At this first-in-human (FIH) phase the stakes are high and reliable data are difficult to come by. Most data at this stage are based on preclinical animal data (in-vivo), isolated human tissue data (in-vitro), or modeling that combines them. As drug treatments become more human-specific, the value of preclinical data risk being degraded. Hence the need for human-specific data to help select the lead candidate from multiple preclinical candidates. This is where Phase-0 including microdosing studies can help.
Venture Capital are usually keen to terminate failed drugs as soon as possible. This is particularly true in clinical development where progression means increasingly larger and more expensive studies. At the same time Venture Capital are aware of the considerable increase in value of the drug asset as it enters human testing. The value of the asset can increase up to a 100-fold or higher with human testing. Phase-0, including Microdosing studies are safer and therefore quicker and cheaper FIH studies.
They allow quick termination of non-viable drug candidates. Alternatively, if no negative findings are identified, these approaches considerably increase the value of the asset. In addition, Phase-0 approaches allow testing in patients at the FIH stage. This may provide patient data up to 2.5 years prior to traditional approaches. In other words, Phase-0 including Microdosing approaches provide quick Venture Capital support to make key developmental decisions at high-stakes phases of clinical development.
It would be reasonable to assume that these same principles would be readily followed by mainstream pharmaceutical industry. However, these 'truth-seeking' strategies often are in conflict with a culture that encourages moving an asset forward in development. Such 'progression-seeking' culture is encouraged through incentive structures in many industry entities. It has been reported extensively in the literature with some companies already applying corrective measures (Cook et al., 2014, Lendrem et al., 2015, Peck et al., 2015, Morgan et al., 2018).
Burt Consultancy provides Venture Capital support also in other stages of development. This is usually done wherever a high-stake opportunity is presented that can be paired with strategic testing leading to decisive go-no-go decisions.
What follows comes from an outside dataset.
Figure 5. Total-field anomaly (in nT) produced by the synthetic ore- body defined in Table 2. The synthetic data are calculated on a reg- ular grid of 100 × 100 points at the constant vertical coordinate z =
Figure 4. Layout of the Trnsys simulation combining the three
The portfolio section of the Burt Consultancy website includes several examples of such strategic testing and opportunistic decisions.
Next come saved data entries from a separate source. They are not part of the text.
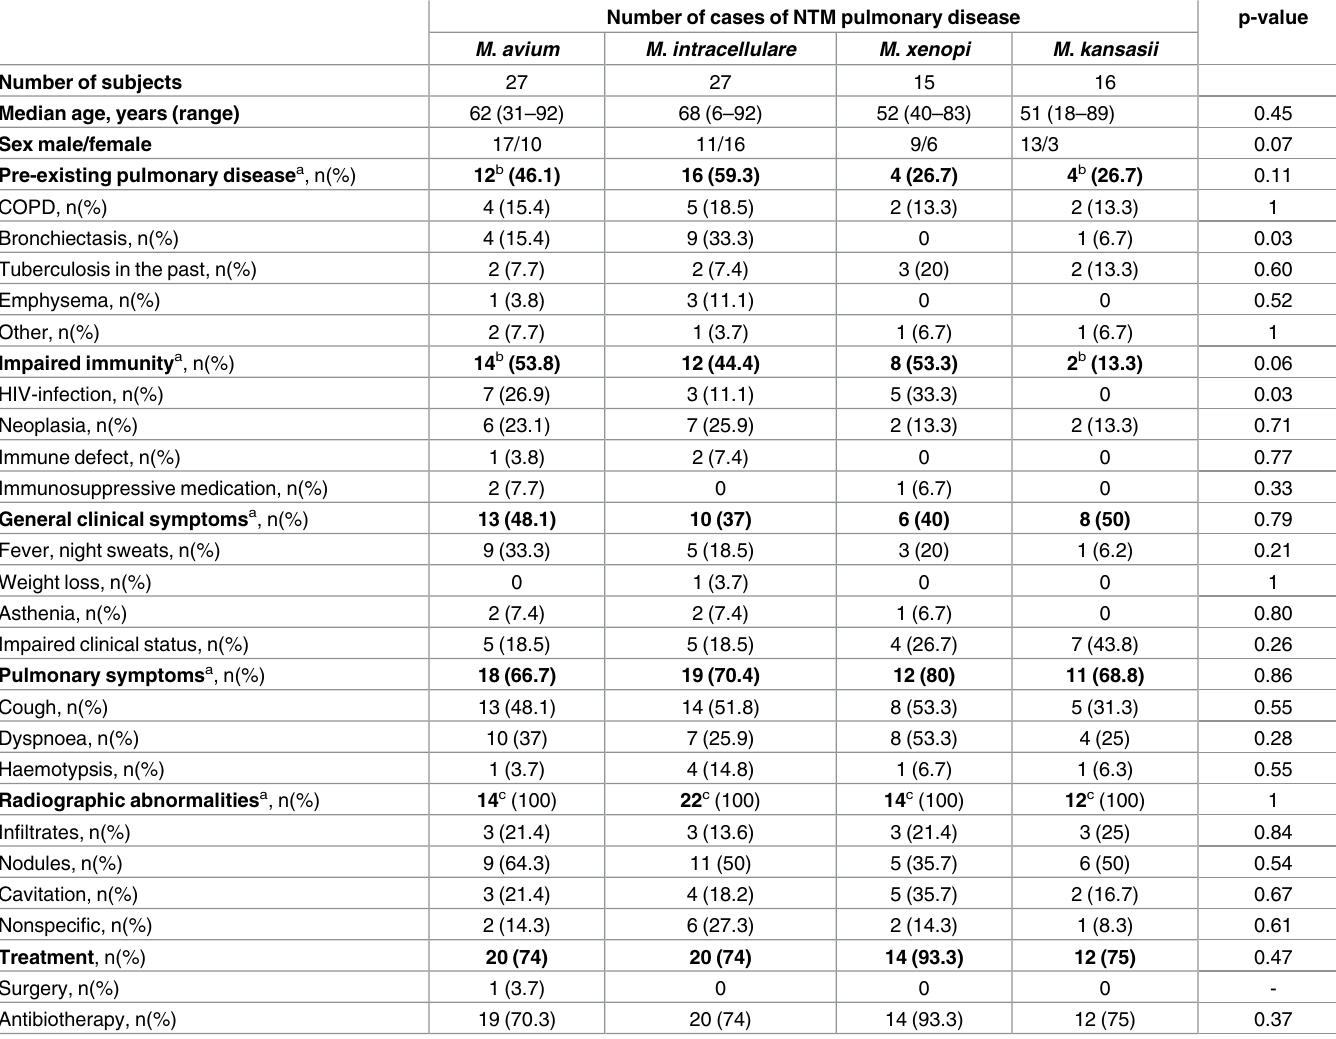
Table 3. Comparison of the characteristics of the patients with M . avium , M . intracellulare , M . xenopi or M . kansasii pulmonary disease included the study. Number of cases of NTM pulmonary disease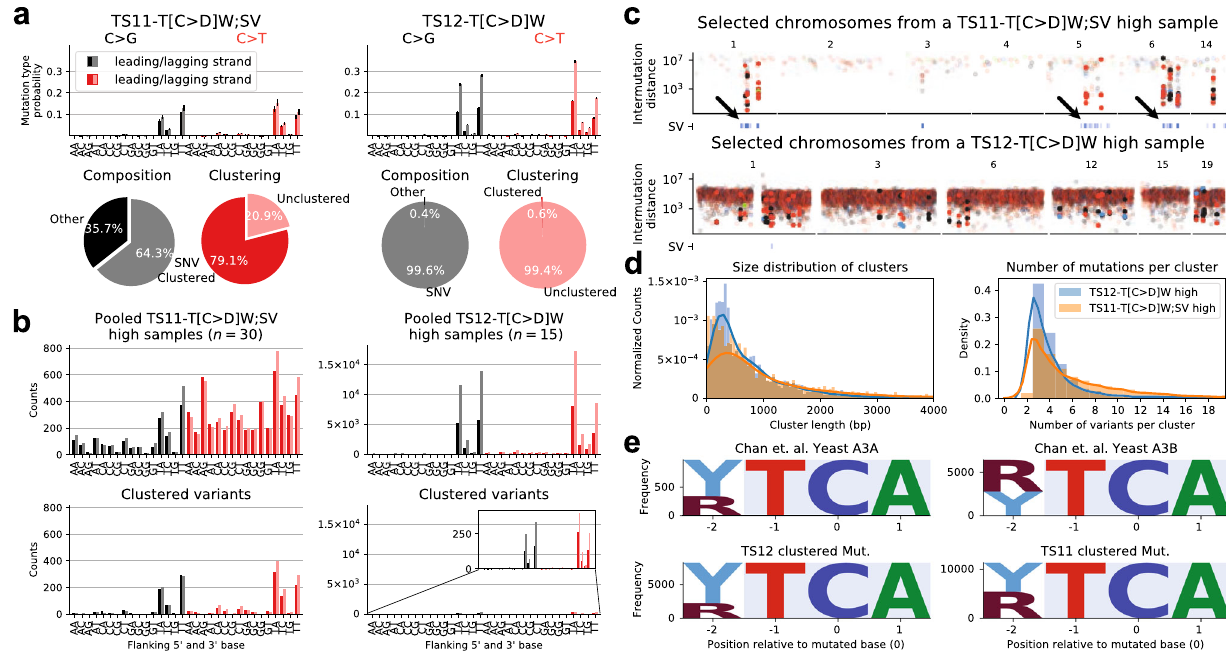
Fig. 6 Double-strand break and replication induced APOBEC mutagenesis. a C > G and C > T spectra of TS11 and TS12 for leading and lagging strand DNA (error bars determine 95% bootstrap con fi dence intervals). Pie charts underneath indicate percentages of clustered mutations and the contribution of other mutation types in TS11 and TS12. b Observed unclustered (top) and clustered variants (bottom) in TS11 and TS12 high samples (TS11 and TS12 contributions > 10% and 70% respectively). c Rainfall plots with SV annotations from a typical sample with high TS11 (top) and TS12 contributions (bottom). d Size distribution of mutation clusters (consecutive clustered mutations), and the distribution of number of variants per mutation cluster in TS11 and TS12 high samples respectively. Curves depict corresponding kernel density estimates. e Motif logo plots of the tetranucleotide context at mutated TCA sites in yeast cells exposed to APOBEC3A/3B mutagenesis respectively 27 , and similar motif logo plots extracted at clustered mutations from samples with high TS11 or TS12 exposures. Source data are provided as a Source Data fi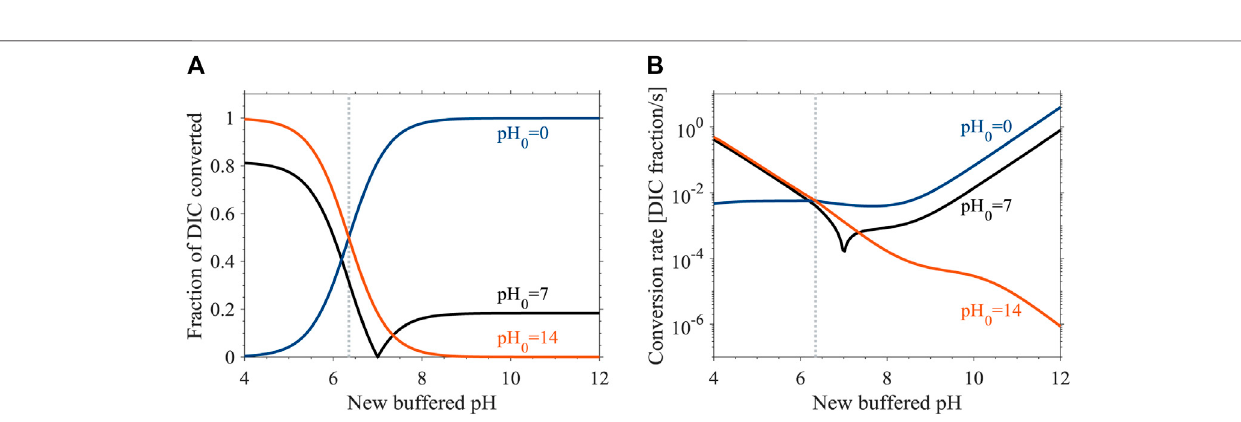
FIGURE2| Chemicalequilibration ofDICinpH-buffered freshwatersolutionsat25 ° C( Eq.13 ). (A) FractionsofDICconverted betweentheCO 2 (aq)- S poolsduring transitions from an initial pH 0 to a new equilibrium pH. (B) The average DIC conversion rates during these pH transitions.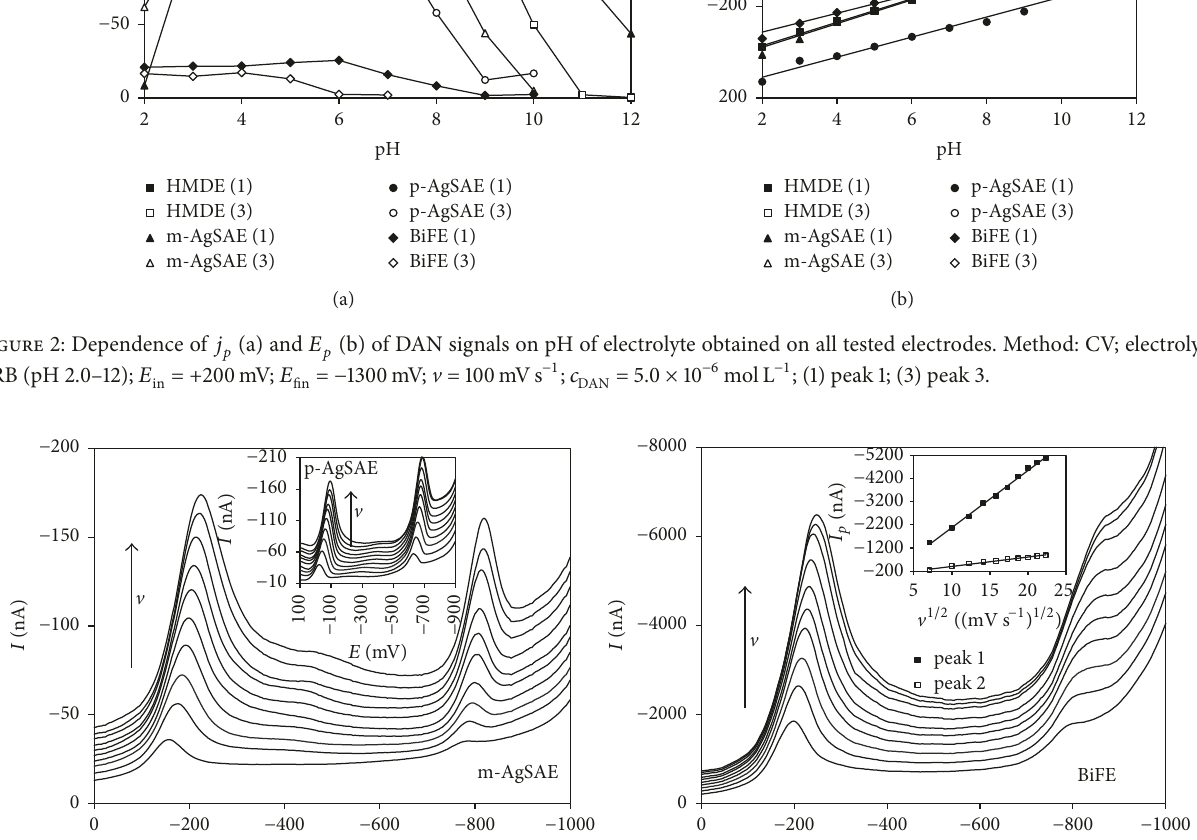
Figure 3: DC voltammograms of 5.0 × 10 −6 mol L −1 DAN recorded on m-AgSAE, p-AgSAE, and BiFE in dependence on scan rate. Electrolyte: BRB (pH 6.0 (AgSAEs) and 5.0 (BiFE)); 𝐸 in = +200 mV, 𝐸 fin = − 1200 mV; V = 50–500 mVs −1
Below is an examples of one Venture Capital decision support tool used at Burt Consultancy. The tool outlines all the main potential permutations a test's outcomes and assesses their probabilities and developmental value. In this case, the test aims to find whether the drug passes the Blood Brain Barrier (BBB). The tool is first used to asses the feasibility of a potential test. And if the text is executed - the tool is used to assess the probability and developmental value of the outcomes.
References
- Cook, D., D. Brown, R. Alexander, R. March, P. Morgan, G. Satterthwaite and M. N. Pangalos (2014). "Lessons learned from the fate of AstraZeneca's drug pipeline: a five-dimensional framework." Nat Rev Drug Discov 13(6): 419-431.
- Lendrem, D. W., B. C. Lendrem, R. W. Peck, S. C. Senn, S. Day and J. D. Isaacs (2015). "Progression-seeking bias and rational optimism in research and development." Nat Rev Drug Discov 14(3): 219-221.
- Peck, R. W., D. W. Lendrem, I. Grant, B. C. Lendrem and J. D. Isaacs (2015). "Why is it hard to terminate failing projects in pharmaceutical R&D?" Nat Rev Drug Discov 14(10): 663-664.
- Morgan, P., D. G. Brown, S. Lennard, M. J. Anderton, J. C. Barrett, U. Eriksson, M. Fidock, B. Hamren, A. Johnson, R. E. March, J. Matcham, J. Mettetal, D. J. Nicholls, S. Platz, S. Rees, M. A. Snowden and M. N. Pangalos (2018). "Impact of a five-dimensional framework on R&D productivity at AstraZeneca." Nat Rev Drug Discov 17(3): 167-181.